Entrepreneurs and Cities: Complexity, Thickness, and Balance
William C. Strange
University of Toronto - Rotman School of Management
Robert W. Helsley
University of California, Berkeley - Haas School of Business
November 29, 2010
46th Annual AREUEA Conference Paper
It is well-established that the thickness of large cities' markets can enhance entrepreneurial activity (Vernon (1960)). It has been more recently established that because they carry out so many different tasks, a balance of skills may be beneficial to entrepreneurs (Lazear (2004, 2005)). This paper unifies these approaches to agglomeration and entrepreneurship. It breaks from both by focusing directly on the timeliness of entrepreneurial activity.

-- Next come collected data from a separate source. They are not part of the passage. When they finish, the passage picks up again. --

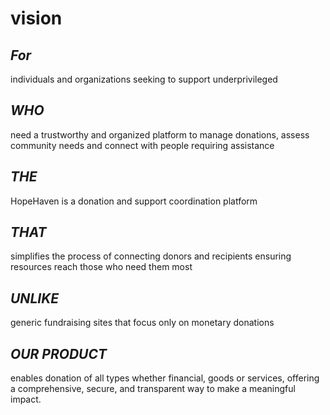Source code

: # vision


## *For* 
individuals and organizations seeking to support underprivileged 
## *WHO*
need a trustworthy and organized platform to manage donations, assess community needs and connect with people requiring assistance 
## *THE*
HopeHaven is a donation and support coordination platform 
## *THAT*
simplifies the process of connecting donors and recipients ensuring resources reach those who need them most 
## *UNLIKE*
generic fundraising sites that focus only on monetary donations 
## *OUR PRODUCT*
enables donation of all types whether financial, goods or services, offering a comprehensive, secure, and transparent way to make a meaningful impact.
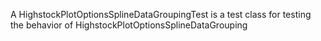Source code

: A HighstockPlotOptionsSplineDataGroupingTest is a test class for testing the behavior of HighstockPlotOptionsSplineDataGrouping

The paper's model of multidimensional task completion generates several interesting results. First, agglomeration economies arising from market thickness are reflected in shorter completion times. Second, complex projects that are infeasible in small cities may be feasible in large cities, where adaptation costs and completion times are lower. Third, it may be possible for less balanced entrepreneurs to manage successfully in large cities by substituting local market thickness for a balance of skills. Fourth, the Lazear result on the balance of entrepreneurs is shown to be related to Jacobs‟ (1969) classic result on urban diversity (city balance). Both are special cases of a more general sort of balance.